> Exercise requirements:
• 1. According to the metro Ethernet services excerpt, which two Ethernet service types has the MEF defined?
• 2. Reproduce the metro Ethernet services excerpt between "The EVC is defined" and "(MP2MP) Ethernet service.", inclusive.

> Exercise passage:
========================================

The next section covers in detail the Ethernet services concepts as defined
by the Metro Ethernet Forum.

Metro Ethernet Services Concepts
The Metro Ethernet Forum is a nonprofit organization that has been active
in defining the scope, concepts, and terminology for deploying Ethernet
services in the metro. Other standards bodies, such as the Internet
Engineering Task Force (IETF), have also defined ways of scaling Ethernet
services through the use of MPLS. While the terminologies might differ
slightly, the concepts and directions taken by these different bodies are
converging.

53

For Ethernet services, the MEF defines a set of attributes and parameters
that describe the service and SLA that are set between the metro carrier
and its customer.

Ethernet Service Definition
The MEF defines a User-to-Network Interface (UNI) and Ethernet Virtual
Connection (EVC). The UNI is a standard Ethernet interface that is the point
of demarcation between the customer equipment and the service provider's
metro Ethernet network.
The EVC is defined by the MEF as "an association of two or more UNIs." In
other words, the EVC is a logical tunnel that connects two (P2P) or more
(MP2MP) sites, enabling the transfer of Ethernet frames between them. The
EVC also acts as a separation between the different customers and provides
data privacy and security similar to Frame Relay or ATM permanent virtual
circuits (PVCs).
The MEF has defined two Ethernet service types:



Ethernet Line Service (ELS)— This is basically a point-to-point
(P2P) Ethernet service.
Ethernet LAN Service (E-LAN)— This is a multipoint-to-multipoint
(MP2MP) Ethernet service.

The Ethernet Line Service provides a P2P EVC between two subscribers,
similar to a Frame Relay or private leased-line service (see Figure 3-5).

Figure 3-5. Ethernet Service Concepts

54

Figure 3-5 also illustrates the E-LAN, which provides multipoint connectivity
between multiple subscribers in exactly the same manner as an Ethernetswitched network. An E-LAN service offers the most flexibility in providing a
VPN service because one EVC touches all sites. If a new site is added to the
VPN, the new site participates in the EVC and has automatic connectivity to
all other sites.

Ethernet Service Attributes and Parameters
The MEF has developed an Ethernet services framework to help subscribers
and service providers have a common nomenclature when talking about the
different service types and their attributes. For each of the two service
types, ELS and E-LAN, the MEF has defined the following service attributes
and their corresponding parameters that define the capabilities of the
service type:

55











Ethernet physical interface attribute
Traffic parameters
Performance parameters
Class of service parameters
Service frame delivery attribute
VLAN tag support attribute
Service multiplexing attribute
Bundling attribute
Security filters attribute

Ethernet Physical Interface Attribute
The Ethernet physical interface attribute has the following parameters:





Physical medium— Defines the physical medium per the IEEE 802.3
standard. Examples are 10BASE-T, 100BASE-T, and 1000BASE-X.

========================================

> Information supplied:

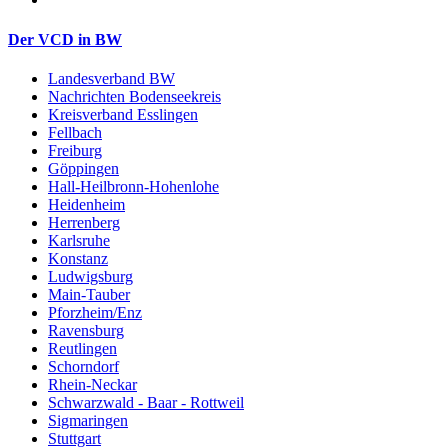
Der VCD in BW
Landesverband BW
Nachrichten Bodenseekreis
Kreisverband Esslingen
Fellbach
Freiburg
Göppingen
Hall-Heilbronn-Hohenlohe
Heidenheim
Herrenberg
Karlsruhe
Konstanz
Ludwigsburg
Main-Tauber
Pforzheim/Enz
Ravensburg
Reutlingen
Schorndorf
Rhein-Neckar
Schwarzwald - Baar - Rottweil
Sigmaringen
Stuttgart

========================================

> Answers by item:
• 1. Ethernet Line Service (ELS) and Ethernet LAN Service (E-LAN).

• 2.
The EVC is defined by the MEF as "an association of two or more UNIs." In
other words, the EVC is a logical tunnel that connects two (P2P) or more
(MP2MP) sites, enabling the transfer of Ethernet frames between them. The
EVC also acts as a separation between the different customers and provides
data privacy and security similar to Frame Relay or ATM permanent virtual
circuits (PVCs).
The MEF has defined two Ethernet service types:



Ethernet Line Service (ELS)— This is basically a point-to-point
(P2P) Ethernet service.
Ethernet LAN Service (E-LAN)— This is a multipoint-to-multipoint
(MP2MP) Ethernet service.